Run training from the repository root:
CUDA_VISIBLE_DEVICES=0 python run_train.py --config configs/config_v10.yamlEdit configs/config_v10.yaml to change the dataset and relevant hyperparameters:
| Parameter | Description | Options |
|---|---|---|
dataset |
Dataset/task to run | imdb, imdb_long, imdb_lra, listops, cifar10, pathfinder32, aan |
max_seq_len |
Maximum sequence length | Typical: 4096 (text), 2048 (listops), 1024 (cifar10/pathfinder32), 8192 (aan/retrieval-style setup) |
num_segments |
Number of recurrent segments | 2, 4, 8, 16 |
num_memory_tokens |
Memory tokens per segment | 1 (default) |
attention_type |
Attention mechanism | astro (astromorphic), softmax (standard) |
memory_replay_backprop |
Enable AMRB training | True / False |
astro_mem |
Enable astrocytic memory retention | True / False |
To enable Weights & Biases logging, set wandb: True and configure wandb_run_name in the config file.

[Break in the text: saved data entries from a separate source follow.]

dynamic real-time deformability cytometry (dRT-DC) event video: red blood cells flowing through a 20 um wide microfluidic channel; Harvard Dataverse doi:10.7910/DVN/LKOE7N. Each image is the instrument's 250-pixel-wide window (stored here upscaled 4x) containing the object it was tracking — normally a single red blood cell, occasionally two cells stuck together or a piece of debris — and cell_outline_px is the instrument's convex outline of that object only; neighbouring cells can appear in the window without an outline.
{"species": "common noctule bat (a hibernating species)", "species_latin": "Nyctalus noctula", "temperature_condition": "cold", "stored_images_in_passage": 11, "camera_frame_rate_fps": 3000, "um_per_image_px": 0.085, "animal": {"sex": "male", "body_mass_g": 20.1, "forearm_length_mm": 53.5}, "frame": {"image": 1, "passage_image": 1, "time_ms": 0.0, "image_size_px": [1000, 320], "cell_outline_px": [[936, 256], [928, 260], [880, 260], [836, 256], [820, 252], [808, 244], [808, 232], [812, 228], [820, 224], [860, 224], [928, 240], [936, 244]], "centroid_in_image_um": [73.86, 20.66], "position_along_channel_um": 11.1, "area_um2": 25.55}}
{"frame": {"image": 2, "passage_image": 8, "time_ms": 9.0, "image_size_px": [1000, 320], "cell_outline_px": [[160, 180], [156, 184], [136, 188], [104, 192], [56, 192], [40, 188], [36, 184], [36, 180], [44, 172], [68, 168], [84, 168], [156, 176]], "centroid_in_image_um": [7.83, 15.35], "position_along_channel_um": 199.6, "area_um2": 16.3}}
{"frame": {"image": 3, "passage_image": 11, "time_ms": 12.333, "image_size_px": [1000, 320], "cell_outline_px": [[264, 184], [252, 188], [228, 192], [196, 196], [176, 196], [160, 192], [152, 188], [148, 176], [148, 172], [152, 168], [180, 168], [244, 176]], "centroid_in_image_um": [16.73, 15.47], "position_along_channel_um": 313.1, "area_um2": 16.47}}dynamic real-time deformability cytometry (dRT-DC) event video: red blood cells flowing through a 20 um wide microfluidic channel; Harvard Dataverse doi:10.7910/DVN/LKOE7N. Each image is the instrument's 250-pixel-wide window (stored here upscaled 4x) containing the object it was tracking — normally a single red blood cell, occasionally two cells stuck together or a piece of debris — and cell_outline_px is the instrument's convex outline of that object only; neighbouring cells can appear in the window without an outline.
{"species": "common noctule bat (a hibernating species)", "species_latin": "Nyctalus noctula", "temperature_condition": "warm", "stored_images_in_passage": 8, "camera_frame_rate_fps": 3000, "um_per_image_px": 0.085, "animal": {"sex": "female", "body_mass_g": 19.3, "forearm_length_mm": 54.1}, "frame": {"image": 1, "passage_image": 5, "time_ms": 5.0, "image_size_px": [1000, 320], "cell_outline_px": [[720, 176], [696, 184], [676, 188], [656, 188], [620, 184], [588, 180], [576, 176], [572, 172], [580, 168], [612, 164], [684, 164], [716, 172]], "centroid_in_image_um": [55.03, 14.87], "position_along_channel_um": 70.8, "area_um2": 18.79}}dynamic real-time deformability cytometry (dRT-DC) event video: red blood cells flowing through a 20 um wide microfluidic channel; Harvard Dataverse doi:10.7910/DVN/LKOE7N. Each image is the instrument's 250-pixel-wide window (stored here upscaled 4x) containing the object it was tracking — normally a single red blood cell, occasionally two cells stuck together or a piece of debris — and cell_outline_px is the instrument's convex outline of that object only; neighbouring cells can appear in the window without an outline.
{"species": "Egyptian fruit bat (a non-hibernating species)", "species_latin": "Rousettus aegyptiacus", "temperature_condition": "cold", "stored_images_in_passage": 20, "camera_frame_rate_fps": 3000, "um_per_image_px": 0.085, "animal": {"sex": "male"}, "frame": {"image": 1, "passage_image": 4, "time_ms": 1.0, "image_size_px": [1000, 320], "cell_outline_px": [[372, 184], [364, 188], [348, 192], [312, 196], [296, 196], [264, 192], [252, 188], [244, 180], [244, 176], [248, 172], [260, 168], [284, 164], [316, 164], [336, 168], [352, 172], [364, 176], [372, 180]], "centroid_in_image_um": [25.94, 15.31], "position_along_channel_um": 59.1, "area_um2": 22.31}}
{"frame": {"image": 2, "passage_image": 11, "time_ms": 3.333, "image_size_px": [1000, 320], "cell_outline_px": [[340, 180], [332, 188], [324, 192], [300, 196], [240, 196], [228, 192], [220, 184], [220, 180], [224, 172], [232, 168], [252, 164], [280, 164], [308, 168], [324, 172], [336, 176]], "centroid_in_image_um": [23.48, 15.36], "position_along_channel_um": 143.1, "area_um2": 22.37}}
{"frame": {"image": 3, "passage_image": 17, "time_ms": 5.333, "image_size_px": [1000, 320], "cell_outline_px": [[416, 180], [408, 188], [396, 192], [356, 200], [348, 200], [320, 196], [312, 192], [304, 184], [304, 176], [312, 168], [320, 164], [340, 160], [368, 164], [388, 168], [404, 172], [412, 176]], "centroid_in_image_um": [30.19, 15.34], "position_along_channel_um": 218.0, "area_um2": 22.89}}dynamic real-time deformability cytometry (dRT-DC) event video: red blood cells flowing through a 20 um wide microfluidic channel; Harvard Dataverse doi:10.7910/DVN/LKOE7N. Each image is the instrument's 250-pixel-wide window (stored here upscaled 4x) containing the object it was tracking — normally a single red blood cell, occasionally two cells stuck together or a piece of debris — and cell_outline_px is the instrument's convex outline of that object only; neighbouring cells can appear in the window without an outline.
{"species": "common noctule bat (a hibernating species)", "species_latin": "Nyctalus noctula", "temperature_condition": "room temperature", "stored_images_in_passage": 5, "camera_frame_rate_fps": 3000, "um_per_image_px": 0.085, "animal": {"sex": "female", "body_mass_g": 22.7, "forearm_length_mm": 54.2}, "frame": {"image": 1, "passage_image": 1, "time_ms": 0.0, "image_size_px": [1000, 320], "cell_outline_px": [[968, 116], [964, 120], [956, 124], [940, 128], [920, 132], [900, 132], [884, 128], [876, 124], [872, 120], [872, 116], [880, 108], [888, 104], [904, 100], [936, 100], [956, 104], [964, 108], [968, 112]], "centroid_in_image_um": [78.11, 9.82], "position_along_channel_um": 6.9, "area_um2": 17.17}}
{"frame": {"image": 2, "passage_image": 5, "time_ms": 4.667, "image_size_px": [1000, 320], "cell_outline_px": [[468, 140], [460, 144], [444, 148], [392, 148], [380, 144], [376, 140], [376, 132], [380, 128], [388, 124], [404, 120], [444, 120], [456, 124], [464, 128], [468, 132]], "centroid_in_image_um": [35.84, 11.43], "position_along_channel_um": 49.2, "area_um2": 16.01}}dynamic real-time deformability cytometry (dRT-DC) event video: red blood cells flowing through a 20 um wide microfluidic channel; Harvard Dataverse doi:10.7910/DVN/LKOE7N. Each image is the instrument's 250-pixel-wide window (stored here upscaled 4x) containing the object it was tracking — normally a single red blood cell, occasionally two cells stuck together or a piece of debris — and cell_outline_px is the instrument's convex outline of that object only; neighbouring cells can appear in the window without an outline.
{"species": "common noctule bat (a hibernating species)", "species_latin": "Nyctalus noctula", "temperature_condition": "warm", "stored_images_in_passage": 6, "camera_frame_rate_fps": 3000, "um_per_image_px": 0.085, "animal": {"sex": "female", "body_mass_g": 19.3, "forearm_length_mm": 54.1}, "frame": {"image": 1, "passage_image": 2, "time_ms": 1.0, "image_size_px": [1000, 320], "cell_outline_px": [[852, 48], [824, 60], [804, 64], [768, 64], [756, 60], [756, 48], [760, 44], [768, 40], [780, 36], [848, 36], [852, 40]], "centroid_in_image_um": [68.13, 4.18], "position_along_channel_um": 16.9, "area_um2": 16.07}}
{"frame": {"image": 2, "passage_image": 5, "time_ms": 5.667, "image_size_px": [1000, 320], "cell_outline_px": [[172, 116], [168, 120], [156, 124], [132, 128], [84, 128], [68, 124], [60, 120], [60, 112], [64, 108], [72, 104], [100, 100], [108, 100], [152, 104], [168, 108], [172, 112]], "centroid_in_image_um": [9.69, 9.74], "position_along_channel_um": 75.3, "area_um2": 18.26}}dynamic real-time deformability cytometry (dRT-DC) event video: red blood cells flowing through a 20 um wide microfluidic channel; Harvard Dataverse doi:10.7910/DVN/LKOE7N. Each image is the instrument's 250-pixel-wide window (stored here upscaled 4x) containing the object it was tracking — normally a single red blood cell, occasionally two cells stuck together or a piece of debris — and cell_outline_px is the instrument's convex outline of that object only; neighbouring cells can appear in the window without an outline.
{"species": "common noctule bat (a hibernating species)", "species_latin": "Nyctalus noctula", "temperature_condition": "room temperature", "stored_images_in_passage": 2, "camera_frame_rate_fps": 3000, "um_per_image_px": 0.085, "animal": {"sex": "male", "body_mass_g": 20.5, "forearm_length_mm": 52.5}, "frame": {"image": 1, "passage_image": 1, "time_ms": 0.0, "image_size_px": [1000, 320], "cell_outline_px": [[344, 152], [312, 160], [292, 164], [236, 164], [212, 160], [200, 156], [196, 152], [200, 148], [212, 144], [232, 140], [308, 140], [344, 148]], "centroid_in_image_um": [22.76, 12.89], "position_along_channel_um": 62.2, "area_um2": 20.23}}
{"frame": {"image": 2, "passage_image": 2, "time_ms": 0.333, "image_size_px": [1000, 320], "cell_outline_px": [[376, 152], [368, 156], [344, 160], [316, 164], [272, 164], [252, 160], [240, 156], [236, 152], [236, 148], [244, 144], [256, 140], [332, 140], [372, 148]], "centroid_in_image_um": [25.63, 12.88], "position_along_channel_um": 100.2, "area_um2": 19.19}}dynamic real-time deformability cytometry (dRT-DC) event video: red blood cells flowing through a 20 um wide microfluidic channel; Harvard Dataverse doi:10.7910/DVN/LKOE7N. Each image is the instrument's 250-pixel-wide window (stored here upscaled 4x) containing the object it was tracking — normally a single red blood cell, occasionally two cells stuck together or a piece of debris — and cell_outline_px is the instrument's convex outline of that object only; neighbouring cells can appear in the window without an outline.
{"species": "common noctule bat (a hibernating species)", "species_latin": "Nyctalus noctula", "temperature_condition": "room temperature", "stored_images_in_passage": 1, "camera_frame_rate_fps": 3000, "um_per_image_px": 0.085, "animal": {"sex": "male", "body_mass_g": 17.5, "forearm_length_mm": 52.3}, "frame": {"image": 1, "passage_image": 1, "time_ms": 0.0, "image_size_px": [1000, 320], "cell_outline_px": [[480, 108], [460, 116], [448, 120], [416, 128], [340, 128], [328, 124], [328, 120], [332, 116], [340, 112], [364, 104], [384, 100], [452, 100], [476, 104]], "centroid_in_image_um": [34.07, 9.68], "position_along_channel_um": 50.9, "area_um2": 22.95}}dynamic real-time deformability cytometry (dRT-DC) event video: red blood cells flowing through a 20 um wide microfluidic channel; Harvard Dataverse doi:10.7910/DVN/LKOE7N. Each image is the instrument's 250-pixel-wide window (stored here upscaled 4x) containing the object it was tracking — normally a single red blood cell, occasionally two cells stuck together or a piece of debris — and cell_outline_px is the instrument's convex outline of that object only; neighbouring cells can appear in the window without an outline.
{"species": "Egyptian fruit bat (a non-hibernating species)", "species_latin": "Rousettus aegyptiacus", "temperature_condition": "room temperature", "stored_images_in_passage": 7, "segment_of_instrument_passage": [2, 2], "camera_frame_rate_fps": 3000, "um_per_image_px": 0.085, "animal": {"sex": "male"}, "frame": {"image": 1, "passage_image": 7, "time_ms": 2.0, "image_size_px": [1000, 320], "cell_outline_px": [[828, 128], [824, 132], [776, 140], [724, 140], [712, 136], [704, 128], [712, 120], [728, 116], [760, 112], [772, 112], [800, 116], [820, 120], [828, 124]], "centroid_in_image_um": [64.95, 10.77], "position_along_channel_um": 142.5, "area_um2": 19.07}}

If you find this work useful, please cite:
@article{mia2026rmaat,
title = {{RMAAT}: Astrocyte-Inspired Memory Compression and Replay for Efficient Long-Context Transformers},
author = {Mia, Md Zesun Ahmed and Bal, Malyaban and Sengupta, Abhronil},
journal = {arXiv preprint arXiv:2601.00426},
year = {2026},
archivePrefix = {arXiv},
eprint = {2601.00426},
primaryClass = {cs.NE},
doi = {10.48550/arXiv.2601.00426},
url = {https://arxiv.org/abs/2601.00426}
}This project is licensed under the MIT License. See LICENSE for details.